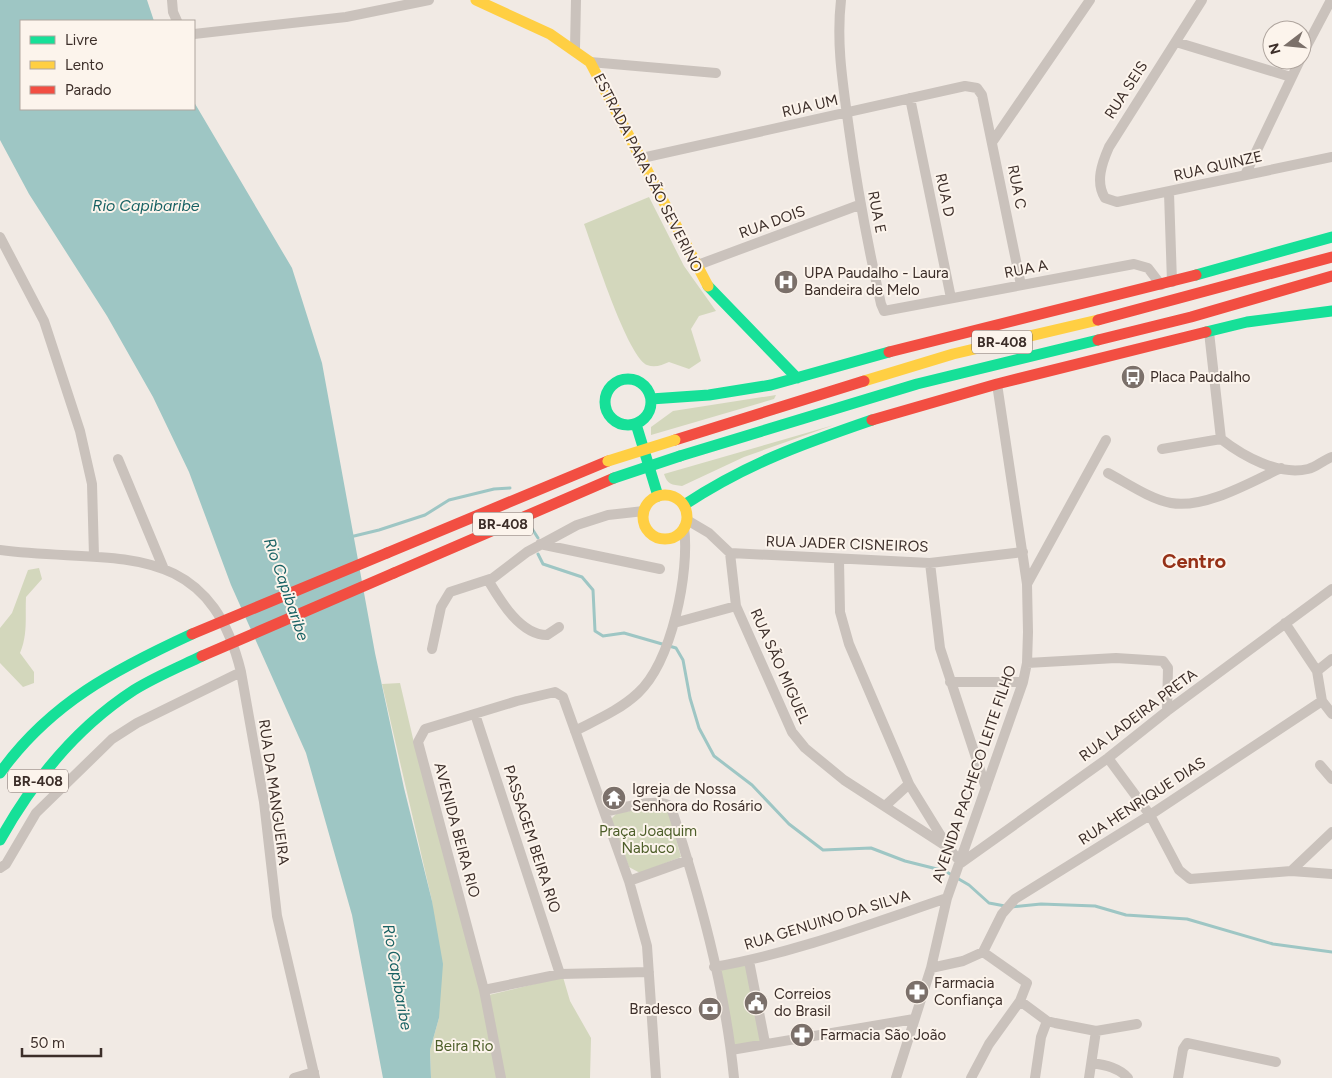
<svg xmlns="http://www.w3.org/2000/svg" width="1332" height="1078" font-family="Figtree,sans-serif">
<rect width="100%" height="100%" fill="#f1eae4"/>
<path fill="#d3d7bc" d="M649,197L684,266L716,311L699,316L691,329L701,361L689,369L669,362C662,365 655,368 647,365C627,356 593,248 584,224Z
M776,395L774,399L651,435V427L673,411Z
M834,425L744,457L682,486C672,485 667,484 664,474Z
M39,568L42,579L26,597C25,617 28,634 20,653L34,672V683L23,687L0,663V628L12,613L28,570Z
M400,683L415,747L484,990L501,1078H431L430,1050L439,1018L432,901L382,684Z
M664,806L668,810L681,857L640,873L629,867L611,819L617,813Z
M749,961L765,1043L731,1050L714,967Z
M563,977L570,1001L591,1038L590,1078H505L489,995Z"/>
<path fill="#9ec6c4" d="M0,0H147L154,21H21V109H194V102L292,268L322,363L375,653L404,788L432,901L443,964L439,1018L430,1050L431,1078H383L352,915L306,753L231,585L189,472L153,397L107,316L29,194L0,140Z"/>
<g fill="none" stroke-linecap="round" stroke-linejoin="round">
<path stroke="#9ec6c4" stroke-width="3" d="M529,524L538,538
M350,537L379,530L425,515L449,500L494,489L510,488
M538,554L543,564L582,577L593,590L595,631L603,636L624,633L676,648L683,660L690,698L699,728L714,756L752,785L789,824L823,850L871,848L905,861L945,871L969,885L989,903L1005,906
M1011,907L1041,904L1095,906L1126,915L1187,919L1273,944L1332,952"/>
<path stroke="#cac2bc" stroke-width="10" d="M172,0L173,12L177,21
M841,0C836,44 843,85 849,129C857,188 868,246 881,304L884,311L1134,264L1148,268L1161,285
M1202,0L1109,147C1102,163 1095,182 1105,198L1117,202L1332,157
M194,34L346,17L429,0
M1176,42L1291,77
M575,48L576,0
M1302,55L1331,0
M590,62L716,73
M910,98L951,298
M993,141L1090,0
M642,158L965,86L977,88L982,95L1021,285
M1245,175L1300,60
M1169,193L1172,282
M0,237L44,321L80,431L92,484L94,556
M695,266L859,205
M1209,332L1221,439C1243,456 1278,476 1308,469C1317,467 1323,460 1332,457
M1162,449L1221,439
M118,459L163,567
M1108,473C1127,483 1150,499 1171,503C1205,509 1251,482 1281,468
M687,520L709,533L730,553
M540,544L660,569
M0,550C108,565 207,532 241,672L264,802L277,916L315,1078
M730,553L736,606L792,732L805,748L844,780L949,848L961,863L1108,758L1167,711L1332,589
M730,553L930,563L1023,552
M839,560L840,612L849,644L909,784L946,844
M930,563L940,648L986,788
M488,580C500,600 520,635 547,635L559,627
M1027,584L1106,440
M674,623L736,606
M1285,623L1317,671L1322,701
M432,649L441,607L450,592L493,578L527,552L577,525L608,515L644,511
M1027,663L1116,658L1163,661L1168,668L1167,711
M1317,671L1332,659
M950,682H1023
M475,714L560,974
M575,731C596,720 620,710 638,693C672,661 690,572 684,527
M1108,758L1150,815L1179,870L1190,879L1291,871L1332,832
M1320,765L1332,779
M885,806L909,784
M605,812C619,809 661,796 671,807C699,894 725,986 734,1078
M0,868L6,864L36,813L112,739L137,723L241,672
M1291,871L1332,874
M629,881L688,860
M983,952L1002,914L1015,899L1150,815L1322,701L1332,714
M749,961L765,1043
M714,967C794,953 870,924 947,898
M931,968L963,961L983,952L1027,983L1020,1001L1047,1021L1055,1023L1096,1031L1137,1024
M484,990L560,974L649,972
M731,1050L914,1019
M1092,1063C1106,1065 1119,1068 1128,1078
M294,1078L314,1072
M501,1078L484,990L418,742L425,729L517,701L555,692L563,697L629,881L647,946L656,1078
M896,1078L931,968L947,898L1023,682L1027,663L1028,632L1027,584L997,384
M971,1078L989,1044L1020,1001
M1035,1078L1041,1037L1047,1021
M1089,1078L1096,1031
M1178,1078L1183,1049L1187,1043L1276,1062"/>
<path stroke="#16e098" stroke-width="11" d="M1196,275L1332,237
M708,286L797,378
M1206,332L1247,322L1332,311
M605 402a23 23 0 1 1 46 0a23 23 0 1 1-46 0Z
M651,399L709,395L771,385L889,352
M636,424L658,496
M680,456L917,384L1098,340
M684,505C746,464 802,444 872,420
M0,773C50,703 116,669 192,634
M0,840C33,781 77,727 134,690C155,677 179,667 202,656"/>
<path stroke="#ffcf43" stroke-width="11" d="M476,0L550,34L590,62L708,286
M864,381L953,354L1098,320
M643 517a22 22 0 1 1 44 0a22 22 0 1 1-44 0Z"/>
<path stroke="#f24e42" stroke-width="11" d="M1098,320L1332,257
M1098,340L1191,317L1332,276
M889,352L1196,275
M872,420L997,384L1206,332
M675,440L864,381
M387,553L608,461
M394,573L614,478"/>
<path stroke="#16e098" stroke-width="11" d="M614,478L680,456"/>
<path stroke="#ffcf43" stroke-width="11" d="M608,461L675,440"/>
<path stroke="#f24e42" stroke-width="11" d="M192,634L387,553
M202,656L394,573"/>
</g>
<defs>
<g id="hospital-disc" transform="scale(1.25)"><circle r="9.5" fill="#7b706a" stroke="#fcf4ec"/><path d="M-5-5h3v3.5h4V-5h3V5h-3V1.5h-4V5h-3Z" fill="#fff"/></g>
<g id="bus-disc" transform="scale(1.25)"><circle r="9.5" fill="#7b706a" stroke="#fcf4ec"/><path d="M-5-6H5V4H4V6H2V4H-2V6H-4V4H-5ZM-3.5-4V0h7V-4ZM-3.5 1.2v1.5H-2V1.2ZM2 1.2v1.5H3.5V1.2Z" fill="#fff"/></g>
<g id="temple-disc" transform="scale(1.25)"><circle r="9.5" fill="#7b706a" stroke="#fcf4ec"/><path d="M0-6L5-2H3V0L6.5 2.5H4V6H1.5V3h-3V6H-4V2.5H-6.5L-3 0V-2H-5Z" fill="#fff"/></g>
<g id="pharmacy-disc" transform="scale(1.25)"><circle r="9.5" fill="#7b706a" stroke="#fcf4ec"/><path d="M-2-6h4v4h4v4h-4v4h-4v-4h-4v-4h4Z" fill="#fff"/></g>
<g id="civic-disc" transform="scale(1.25)"><circle r="9.5" fill="#7b706a" stroke="#fcf4ec"/><path d="M-.6-6.5H3V-4.5H.6V-3L4-1V1h2V6H-6V1h2V-1L-.6-3ZM-1.2 2.5V6h2.4V2.5Z" fill="#fff"/></g>
<g id="bank-disc" transform="scale(1.25)"><circle r="9.5" fill="#7b706a" stroke="#fcf4ec"/><path d="M-6-4H6V4H-6ZM0-2.3a2.3 2.3 0 1 0 0 4.6a2.3 2.3 0 1 0 0-4.6Z" fill="#fff"/></g>
</defs>
<g fill-rule="evenodd">
<use href="#hospital-disc" x="786" y="282"/>
<use href="#bus-disc" x="1133" y="377"/>
<use href="#temple-disc" x="614" y="798"/>
<use href="#pharmacy-disc" x="917" y="992"/>
<use href="#civic-disc" x="756" y="1003"/>
<use href="#bank-disc" x="710" y="1009"/>
<use href="#pharmacy-disc" x="802" y="1035"/>
</g>
<g text-anchor="middle" stroke-width="4" stroke-linejoin="round" paint-order="stroke">
<g fill="#fcf4ec" stroke="#766964" stroke-width="1">
<rect x="972" y="330.5" width="60" height="23" rx="4"/>
<rect x="473" y="512.5" width="60" height="23" rx="4"/>
<rect x="8" y="769.5" width="60" height="23" rx="4"/>
</g>
<g font-size="14" font-weight="bold" fill="#3c2e29">
<text x="1002" y="347">BR-408</text>
<text x="503" y="529">BR-408</text>
<text x="38" y="786">BR-408</text>
</g>
<g font-size="15" fill="#3c2e29" stroke="#fcf4ec">
<text transform="translate(1126 90) rotate(-57)" y="5">RUA SEIS</text>
<text transform="translate(810 106) rotate(-13)" y="5">RUA UM</text>
<text transform="translate(1218 166) rotate(-13)" y="5">RUA QUINZE</text>
<text transform="translate(648 173) rotate(63)" y="5">ESTRADA PARA SÃO SEVERINO</text>
<text transform="translate(1017 187) rotate(79)" y="5">RUA C</text>
<text transform="translate(945 195) rotate(78)" y="5">RUA D</text>
<text transform="translate(877 212) rotate(79)" y="5">RUA E</text>
<text transform="translate(772 222) rotate(-20)" y="5">RUA DOIS</text>
<text transform="translate(1026 269) rotate(-11)" y="5">RUA A</text>
<text transform="translate(847 544) rotate(2)" y="5">RUA JADER CISNEIROS</text>
<text transform="translate(780 666) rotate(66)" y="5">RUA SÃO MIGUEL</text>
<text transform="translate(1138 715) rotate(-37)" y="5">RUA LADEIRA PRETA</text>
<text transform="translate(974 774) rotate(-71)" y="5">AVENIDA PACHECO LEITE FILHO</text>
<text transform="translate(274 792) rotate(82)" y="5">RUA DA MANGUEIRA</text>
<text transform="translate(1142 801) rotate(-33)" y="5">RUA HENRIQUE DIAS</text>
<text transform="translate(457 830) rotate(75)" y="5">AVENIDA BEIRA RIO</text>
<text transform="translate(532 839) rotate(72)" y="5">PASSAGEM BEIRA RIO</text>
<text transform="translate(827 920) rotate(-17)" y="5">RUA GENUINO DA SILVA</text>
</g>
<g font-size="15" fill="#3c2e29" stroke="#fcf4ec" text-anchor="start">
<text x="804" y="278">UPA Paudalho - Laura<tspan x="804" dy="17">Bandeira de Melo</tspan></text>
<text x="1150" y="382">Placa Paudalho</text>
<text x="632" y="794">Igreja de Nossa<tspan x="632" dy="17">Senhora do Rosário</tspan></text>
<text x="934" y="988">Farmacia<tspan x="934" dy="17">Confiança</tspan></text>
<text x="774" y="999">Correios<tspan x="774" dy="17">do Brasil</tspan></text>
<text x="692" y="1014" text-anchor="end">Bradesco</text>
<text x="820" y="1040">Farmacia São João</text>
</g>
<g font-size="15" fill="#4d5e29" stroke="#fcf4ec">
<text x="648" y="836">Praça Joaquim<tspan x="648" dy="17">Nabuco</tspan></text>
<text x="464" y="1051">Beira Rio</text>
</g>
<g font-size="16" font-style="italic" fill="#196264" stroke="#fcf4ec">
<text x="146" y="211">Rio Capibaribe</text>
<text transform="translate(287 589) rotate(71)" y="6">Rio Capibaribe</text>
<text transform="translate(398 977) rotate(80)" y="6">Rio Capibaribe</text>
</g>
<g font-size="20" font-weight="bold" fill="#963117" stroke="#fcf4ec">
<text x="1194" y="568">Centro</text>
</g>
</g>
<rect x="20" y="20" width="175" height="90" fill="#fcf4ec" stroke="#afa59e"/>
<rect x="30" y="36" width="25" height="8" fill="#16e098" stroke="#afa59e"/>
<text x="65" y="45" font-size="15" fill="#3c2e29">Livre</text>
<rect x="30" y="61" width="25" height="8" fill="#ffcf43" stroke="#afa59e"/>
<text x="65" y="70" font-size="15" fill="#3c2e29">Lento</text>
<rect x="30" y="86" width="25" height="8" fill="#f24e42" stroke="#afa59e"/>
<text x="65" y="95" font-size="15" fill="#3c2e29">Parado</text>
<g transform="translate(1287 45) rotate(254)"><circle r="24" fill="#fcf4ec" stroke="#afa59e"/>
<path d="M0-4L9 19L0 12L-9 19Z" fill="#7b706a"/>
<text y="-8" font-size="14" font-weight="bold" text-anchor="middle" fill="#3c2e29">N</text>
</g>
<path d="M22 1048v8h79v-8" fill="none" stroke="#3c2e29" stroke-width="2.5"/>
<text x="30" y="1048" font-size="15" fill="#3c2e29" stroke="#fcf4ec" stroke-width="4" paint-order="stroke">50 m</text>
</svg>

#### WHAT YOU HAVE TO DO:
From the records above, pull every line that carries the word "bold".

#### THE ANSWER:
<g font-size="14" font-weight="bold" fill="#3c2e29">
<g font-size="20" font-weight="bold" fill="#963117" stroke="#fcf4ec">
<text y="-8" font-size="14" font-weight="bold" text-anchor="middle" fill="#3c2e29">N</text>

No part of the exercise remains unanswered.